WORK INSTRUCTION >>
What you return must be every line from the beginning of the data through the line holding "normal human duodenum", unchanged.

Stored data
****************

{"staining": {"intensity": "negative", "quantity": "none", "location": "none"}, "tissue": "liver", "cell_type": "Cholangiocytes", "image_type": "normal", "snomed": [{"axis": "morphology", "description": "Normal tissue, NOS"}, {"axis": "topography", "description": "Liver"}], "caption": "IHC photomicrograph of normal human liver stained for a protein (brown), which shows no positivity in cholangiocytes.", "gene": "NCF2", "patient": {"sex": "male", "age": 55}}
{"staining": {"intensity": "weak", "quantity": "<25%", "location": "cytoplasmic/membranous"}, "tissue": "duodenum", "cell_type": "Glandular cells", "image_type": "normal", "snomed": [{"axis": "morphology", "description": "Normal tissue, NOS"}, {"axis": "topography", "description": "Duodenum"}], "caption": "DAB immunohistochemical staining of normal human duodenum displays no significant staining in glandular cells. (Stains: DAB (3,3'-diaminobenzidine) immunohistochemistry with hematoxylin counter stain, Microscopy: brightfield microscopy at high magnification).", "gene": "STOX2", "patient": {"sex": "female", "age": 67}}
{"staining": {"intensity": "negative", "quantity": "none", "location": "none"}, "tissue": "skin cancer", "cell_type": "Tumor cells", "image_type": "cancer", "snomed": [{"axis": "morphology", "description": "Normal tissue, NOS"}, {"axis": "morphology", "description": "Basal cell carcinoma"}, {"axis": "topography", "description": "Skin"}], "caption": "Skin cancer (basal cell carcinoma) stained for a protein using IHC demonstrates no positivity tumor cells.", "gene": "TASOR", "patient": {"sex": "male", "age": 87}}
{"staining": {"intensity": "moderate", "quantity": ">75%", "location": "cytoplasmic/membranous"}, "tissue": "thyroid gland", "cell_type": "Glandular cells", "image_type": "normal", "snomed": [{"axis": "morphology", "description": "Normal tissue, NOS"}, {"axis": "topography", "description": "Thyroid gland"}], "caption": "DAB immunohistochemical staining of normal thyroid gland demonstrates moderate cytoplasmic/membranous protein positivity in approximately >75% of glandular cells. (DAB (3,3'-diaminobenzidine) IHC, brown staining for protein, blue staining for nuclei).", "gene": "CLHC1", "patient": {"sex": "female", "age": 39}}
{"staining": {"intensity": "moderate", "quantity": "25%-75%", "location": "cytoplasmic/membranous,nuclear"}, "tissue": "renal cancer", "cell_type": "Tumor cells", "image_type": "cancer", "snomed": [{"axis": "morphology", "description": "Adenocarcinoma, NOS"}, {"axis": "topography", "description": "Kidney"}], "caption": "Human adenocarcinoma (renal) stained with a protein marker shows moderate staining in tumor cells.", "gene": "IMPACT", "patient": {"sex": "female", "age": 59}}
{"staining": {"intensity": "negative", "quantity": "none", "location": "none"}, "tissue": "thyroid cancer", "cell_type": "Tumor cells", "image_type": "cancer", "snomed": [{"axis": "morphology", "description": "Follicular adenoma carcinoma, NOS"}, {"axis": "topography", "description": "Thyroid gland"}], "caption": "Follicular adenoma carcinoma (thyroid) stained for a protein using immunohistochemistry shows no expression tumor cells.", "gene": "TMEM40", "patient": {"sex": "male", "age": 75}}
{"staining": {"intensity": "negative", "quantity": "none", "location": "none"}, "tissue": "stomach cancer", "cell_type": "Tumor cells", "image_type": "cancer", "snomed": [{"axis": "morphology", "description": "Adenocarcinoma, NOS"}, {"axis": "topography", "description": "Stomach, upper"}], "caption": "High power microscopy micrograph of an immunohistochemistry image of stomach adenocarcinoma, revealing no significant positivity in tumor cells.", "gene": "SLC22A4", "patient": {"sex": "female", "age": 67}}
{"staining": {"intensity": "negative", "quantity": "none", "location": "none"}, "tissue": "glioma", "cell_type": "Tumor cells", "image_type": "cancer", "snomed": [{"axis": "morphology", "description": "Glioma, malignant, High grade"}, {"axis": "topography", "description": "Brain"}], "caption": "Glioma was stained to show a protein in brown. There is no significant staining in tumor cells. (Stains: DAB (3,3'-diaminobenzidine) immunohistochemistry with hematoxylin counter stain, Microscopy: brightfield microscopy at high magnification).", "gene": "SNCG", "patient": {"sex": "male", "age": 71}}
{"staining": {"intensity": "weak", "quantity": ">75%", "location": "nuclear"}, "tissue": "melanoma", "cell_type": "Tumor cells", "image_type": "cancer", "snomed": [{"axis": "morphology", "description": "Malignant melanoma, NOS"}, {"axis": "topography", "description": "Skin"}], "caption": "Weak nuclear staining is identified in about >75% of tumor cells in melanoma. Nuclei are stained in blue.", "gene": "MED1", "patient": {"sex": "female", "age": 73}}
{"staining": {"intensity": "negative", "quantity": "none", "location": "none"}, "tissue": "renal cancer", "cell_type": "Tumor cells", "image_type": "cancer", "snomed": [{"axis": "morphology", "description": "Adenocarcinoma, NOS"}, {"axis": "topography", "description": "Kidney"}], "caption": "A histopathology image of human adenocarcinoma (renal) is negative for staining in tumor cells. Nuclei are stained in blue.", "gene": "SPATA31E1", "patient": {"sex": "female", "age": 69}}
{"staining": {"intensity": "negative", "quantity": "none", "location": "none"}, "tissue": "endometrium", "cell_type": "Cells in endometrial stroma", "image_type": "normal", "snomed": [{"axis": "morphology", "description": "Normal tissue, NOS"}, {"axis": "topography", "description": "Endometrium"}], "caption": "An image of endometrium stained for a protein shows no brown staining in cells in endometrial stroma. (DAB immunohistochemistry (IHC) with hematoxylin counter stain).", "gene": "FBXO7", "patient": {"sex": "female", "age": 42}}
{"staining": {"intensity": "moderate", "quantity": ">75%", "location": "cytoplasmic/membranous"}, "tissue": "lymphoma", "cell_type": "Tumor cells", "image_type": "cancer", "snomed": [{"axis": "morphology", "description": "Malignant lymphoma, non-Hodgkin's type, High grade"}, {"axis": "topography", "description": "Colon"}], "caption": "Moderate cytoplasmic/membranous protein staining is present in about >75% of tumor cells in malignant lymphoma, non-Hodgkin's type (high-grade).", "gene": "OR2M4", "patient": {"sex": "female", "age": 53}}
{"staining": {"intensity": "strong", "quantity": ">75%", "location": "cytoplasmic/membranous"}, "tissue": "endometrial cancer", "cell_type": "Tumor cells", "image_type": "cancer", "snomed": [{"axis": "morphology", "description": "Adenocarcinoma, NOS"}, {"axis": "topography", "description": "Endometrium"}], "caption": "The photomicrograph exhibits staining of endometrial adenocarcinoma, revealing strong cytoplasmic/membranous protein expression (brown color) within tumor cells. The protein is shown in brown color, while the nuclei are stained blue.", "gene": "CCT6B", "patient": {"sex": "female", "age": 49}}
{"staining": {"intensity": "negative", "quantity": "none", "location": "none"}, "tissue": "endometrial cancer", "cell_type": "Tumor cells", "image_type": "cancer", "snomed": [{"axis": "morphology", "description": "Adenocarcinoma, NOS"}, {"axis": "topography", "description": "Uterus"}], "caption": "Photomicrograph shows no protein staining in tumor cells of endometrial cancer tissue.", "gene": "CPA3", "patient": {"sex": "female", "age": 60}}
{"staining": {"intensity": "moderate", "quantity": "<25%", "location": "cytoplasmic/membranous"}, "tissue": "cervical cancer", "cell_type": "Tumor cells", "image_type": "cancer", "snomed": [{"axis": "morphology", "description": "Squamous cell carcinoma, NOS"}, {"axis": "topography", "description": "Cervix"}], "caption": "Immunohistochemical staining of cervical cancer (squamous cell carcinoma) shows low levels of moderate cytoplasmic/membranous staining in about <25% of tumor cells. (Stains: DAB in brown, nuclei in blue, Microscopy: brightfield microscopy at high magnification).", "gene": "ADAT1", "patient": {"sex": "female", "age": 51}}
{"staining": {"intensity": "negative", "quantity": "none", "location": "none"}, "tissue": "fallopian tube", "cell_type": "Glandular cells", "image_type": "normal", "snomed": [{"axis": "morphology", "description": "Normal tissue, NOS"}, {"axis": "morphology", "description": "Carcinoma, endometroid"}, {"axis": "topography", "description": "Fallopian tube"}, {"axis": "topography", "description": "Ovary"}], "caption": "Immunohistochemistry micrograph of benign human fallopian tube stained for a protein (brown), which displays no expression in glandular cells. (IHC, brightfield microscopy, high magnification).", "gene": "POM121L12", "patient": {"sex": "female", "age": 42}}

****************

ANSWER SECTION >>
{"staining": {"intensity": "negative", "quantity": "none", "location": "none"}, "tissue": "liver", "cell_type": "Cholangiocytes", "image_type": "normal", "snomed": [{"axis": "morphology", "description": "Normal tissue, NOS"}, {"axis": "topography", "description": "Liver"}], "caption": "IHC photomicrograph of normal human liver stained for a protein (brown), which shows no positivity in cholangiocytes.", "gene": "NCF2", "patient": {"sex": "male", "age": 55}}
{"staining": {"intensity": "weak", "quantity": "<25%", "location": "cytoplasmic/membranous"}, "tissue": "duodenum", "cell_type": "Glandular cells", "image_type": "normal", "snomed": [{"axis": "morphology", "description": "Normal tissue, NOS"}, {"axis": "topography", "description": "Duodenum"}], "caption": "DAB immunohistochemical staining of normal human duodenum displays no significant staining in glandular cells. (Stains: DAB (3,3'-diaminobenzidine) immunohistochemistry with hematoxylin counter stain, Microscopy: brightfield microscopy at high magnification).", "gene": "STOX2", "patient": {"sex": "female", "age": 67}}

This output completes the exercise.